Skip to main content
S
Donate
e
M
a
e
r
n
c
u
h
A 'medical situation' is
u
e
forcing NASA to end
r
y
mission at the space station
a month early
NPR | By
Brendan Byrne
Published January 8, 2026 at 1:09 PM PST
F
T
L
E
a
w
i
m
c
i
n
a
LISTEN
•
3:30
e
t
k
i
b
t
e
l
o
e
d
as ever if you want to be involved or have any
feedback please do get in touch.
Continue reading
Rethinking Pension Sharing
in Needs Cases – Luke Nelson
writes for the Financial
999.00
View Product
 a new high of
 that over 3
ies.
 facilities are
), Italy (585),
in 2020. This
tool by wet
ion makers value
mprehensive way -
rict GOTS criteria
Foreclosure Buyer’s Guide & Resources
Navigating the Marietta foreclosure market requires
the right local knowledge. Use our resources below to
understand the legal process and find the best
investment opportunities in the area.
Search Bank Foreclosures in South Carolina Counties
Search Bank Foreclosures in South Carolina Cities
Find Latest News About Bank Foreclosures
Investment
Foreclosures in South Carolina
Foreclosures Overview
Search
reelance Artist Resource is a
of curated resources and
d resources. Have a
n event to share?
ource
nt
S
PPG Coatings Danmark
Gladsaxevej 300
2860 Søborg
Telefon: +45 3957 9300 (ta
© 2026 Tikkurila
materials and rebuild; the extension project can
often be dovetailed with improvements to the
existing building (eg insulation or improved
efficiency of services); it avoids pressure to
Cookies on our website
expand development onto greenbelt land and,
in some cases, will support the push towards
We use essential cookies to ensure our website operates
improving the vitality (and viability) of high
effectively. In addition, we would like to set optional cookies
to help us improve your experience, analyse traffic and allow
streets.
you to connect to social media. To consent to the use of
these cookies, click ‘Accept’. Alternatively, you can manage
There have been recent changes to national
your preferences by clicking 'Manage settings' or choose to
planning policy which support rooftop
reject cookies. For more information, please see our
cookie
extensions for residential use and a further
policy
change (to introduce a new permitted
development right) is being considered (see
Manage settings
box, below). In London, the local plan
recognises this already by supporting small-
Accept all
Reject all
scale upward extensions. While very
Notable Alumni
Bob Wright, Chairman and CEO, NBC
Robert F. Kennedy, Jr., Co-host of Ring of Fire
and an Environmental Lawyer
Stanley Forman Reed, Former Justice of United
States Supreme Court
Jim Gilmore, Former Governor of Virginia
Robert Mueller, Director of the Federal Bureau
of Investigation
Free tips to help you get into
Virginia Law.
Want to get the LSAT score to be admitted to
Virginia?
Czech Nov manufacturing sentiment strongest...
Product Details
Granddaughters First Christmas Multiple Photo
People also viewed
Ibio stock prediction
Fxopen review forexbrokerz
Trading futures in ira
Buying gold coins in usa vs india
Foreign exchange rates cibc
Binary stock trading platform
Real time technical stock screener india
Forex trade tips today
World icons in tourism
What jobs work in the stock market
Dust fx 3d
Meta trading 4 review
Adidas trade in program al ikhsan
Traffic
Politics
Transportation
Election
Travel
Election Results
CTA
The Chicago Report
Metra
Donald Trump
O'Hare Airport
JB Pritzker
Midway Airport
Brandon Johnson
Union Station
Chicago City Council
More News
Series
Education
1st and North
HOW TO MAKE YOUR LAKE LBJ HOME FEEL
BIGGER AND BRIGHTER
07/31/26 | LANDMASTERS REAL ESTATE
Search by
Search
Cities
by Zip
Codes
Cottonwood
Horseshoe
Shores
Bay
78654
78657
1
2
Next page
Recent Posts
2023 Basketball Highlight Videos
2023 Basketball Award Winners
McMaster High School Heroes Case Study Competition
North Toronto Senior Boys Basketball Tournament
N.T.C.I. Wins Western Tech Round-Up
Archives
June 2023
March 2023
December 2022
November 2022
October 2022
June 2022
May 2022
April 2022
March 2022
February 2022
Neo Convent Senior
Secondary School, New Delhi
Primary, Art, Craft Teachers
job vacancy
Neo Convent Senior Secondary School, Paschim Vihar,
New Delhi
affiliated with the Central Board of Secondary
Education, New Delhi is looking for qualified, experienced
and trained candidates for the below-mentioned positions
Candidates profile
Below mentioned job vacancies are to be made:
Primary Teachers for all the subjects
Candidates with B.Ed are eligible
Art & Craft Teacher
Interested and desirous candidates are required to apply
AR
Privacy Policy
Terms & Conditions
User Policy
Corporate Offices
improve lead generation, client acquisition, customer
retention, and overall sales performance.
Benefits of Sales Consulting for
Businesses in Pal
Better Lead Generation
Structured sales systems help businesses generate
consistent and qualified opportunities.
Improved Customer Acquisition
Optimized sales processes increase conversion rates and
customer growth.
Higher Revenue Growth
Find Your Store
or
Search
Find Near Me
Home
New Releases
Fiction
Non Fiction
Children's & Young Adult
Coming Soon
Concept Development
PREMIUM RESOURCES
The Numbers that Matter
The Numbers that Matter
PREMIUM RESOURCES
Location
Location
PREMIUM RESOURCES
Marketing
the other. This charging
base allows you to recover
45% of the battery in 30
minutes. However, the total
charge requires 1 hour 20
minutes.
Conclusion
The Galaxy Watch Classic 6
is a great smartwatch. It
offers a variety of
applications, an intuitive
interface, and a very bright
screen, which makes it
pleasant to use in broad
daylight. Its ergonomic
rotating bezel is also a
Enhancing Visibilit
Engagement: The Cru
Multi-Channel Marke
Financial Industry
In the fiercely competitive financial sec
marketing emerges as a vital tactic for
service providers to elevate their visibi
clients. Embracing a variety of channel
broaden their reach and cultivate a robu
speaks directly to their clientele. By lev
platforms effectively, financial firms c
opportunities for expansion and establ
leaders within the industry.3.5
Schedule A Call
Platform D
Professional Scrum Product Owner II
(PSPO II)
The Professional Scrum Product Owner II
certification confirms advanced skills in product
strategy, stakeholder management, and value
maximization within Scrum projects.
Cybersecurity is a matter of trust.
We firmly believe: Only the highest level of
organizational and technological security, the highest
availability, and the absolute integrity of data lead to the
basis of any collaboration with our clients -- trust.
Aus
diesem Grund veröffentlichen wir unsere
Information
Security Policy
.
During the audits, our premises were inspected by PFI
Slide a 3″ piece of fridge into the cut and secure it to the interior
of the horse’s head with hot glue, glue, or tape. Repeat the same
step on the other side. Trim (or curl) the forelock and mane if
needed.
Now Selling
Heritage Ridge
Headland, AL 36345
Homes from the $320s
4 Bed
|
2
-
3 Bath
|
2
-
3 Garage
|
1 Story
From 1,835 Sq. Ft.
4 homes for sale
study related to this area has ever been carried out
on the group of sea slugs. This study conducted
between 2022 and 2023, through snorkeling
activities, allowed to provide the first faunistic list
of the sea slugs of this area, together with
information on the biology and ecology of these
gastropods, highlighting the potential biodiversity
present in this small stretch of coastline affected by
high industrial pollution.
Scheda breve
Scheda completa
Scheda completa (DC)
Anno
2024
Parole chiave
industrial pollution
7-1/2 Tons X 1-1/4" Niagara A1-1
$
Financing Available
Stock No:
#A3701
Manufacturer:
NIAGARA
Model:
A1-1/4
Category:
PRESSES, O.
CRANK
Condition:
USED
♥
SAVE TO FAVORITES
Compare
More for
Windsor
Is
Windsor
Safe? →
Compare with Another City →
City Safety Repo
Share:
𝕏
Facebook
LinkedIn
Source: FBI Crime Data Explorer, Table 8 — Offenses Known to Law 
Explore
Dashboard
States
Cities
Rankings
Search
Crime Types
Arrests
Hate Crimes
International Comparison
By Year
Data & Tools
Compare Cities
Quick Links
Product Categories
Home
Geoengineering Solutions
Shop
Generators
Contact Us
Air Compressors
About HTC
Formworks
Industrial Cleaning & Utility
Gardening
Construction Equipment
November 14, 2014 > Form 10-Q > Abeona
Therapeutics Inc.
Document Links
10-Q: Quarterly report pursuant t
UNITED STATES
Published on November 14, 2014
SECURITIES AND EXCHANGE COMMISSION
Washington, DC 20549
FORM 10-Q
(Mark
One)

:::

## Your instructions
Could you write out, exactly as they stand, only the lines above that begin at the line with "the right local" and stop after the line with "and an Environmental Lawyer"?

## Task answer
the right local knowledge. Use our resources below to
understand the legal process and find the best
investment opportunities in the area.
Search Bank Foreclosures in South Carolina Counties
Search Bank Foreclosures in South Carolina Cities
Find Latest News About Bank Foreclosures
Investment
Foreclosures in South Carolina
Foreclosures Overview
Search
reelance Artist Resource is a
of curated resources and
d resources. Have a
n event to share?
ource
nt
S
PPG Coatings Danmark
Gladsaxevej 300
2860 Søborg
Telefon: +45 3957 9300 (ta
© 2026 Tikkurila
materials and rebuild; the extension project can
often be dovetailed with improvements to the
existing building (eg insulation or improved
efficiency of services); it avoids pressure to
Cookies on our website
expand development onto greenbelt land and,
in some cases, will support the push towards
We use essential cookies to ensure our website operates
improving the vitality (and viability) of high
effectively. In addition, we would like to set optional cookies
to help us improve your experience, analyse traffic and allow
streets.
you to connect to social media. To consent to the use of
these cookies, click ‘Accept’. Alternatively, you can manage
There have been recent changes to national
your preferences by clicking 'Manage settings' or choose to
planning policy which support rooftop
reject cookies. For more information, please see our
cookie
extensions for residential use and a further
policy
change (to introduce a new permitted
development right) is being considered (see
Manage settings
box, below). In London, the local plan
recognises this already by supporting small-
Accept all
Reject all
scale upward extensions. While very
Notable Alumni
Bob Wright, Chairman and CEO, NBC
Robert F. Kennedy, Jr., Co-host of Ring of Fire
and an Environmental Lawyer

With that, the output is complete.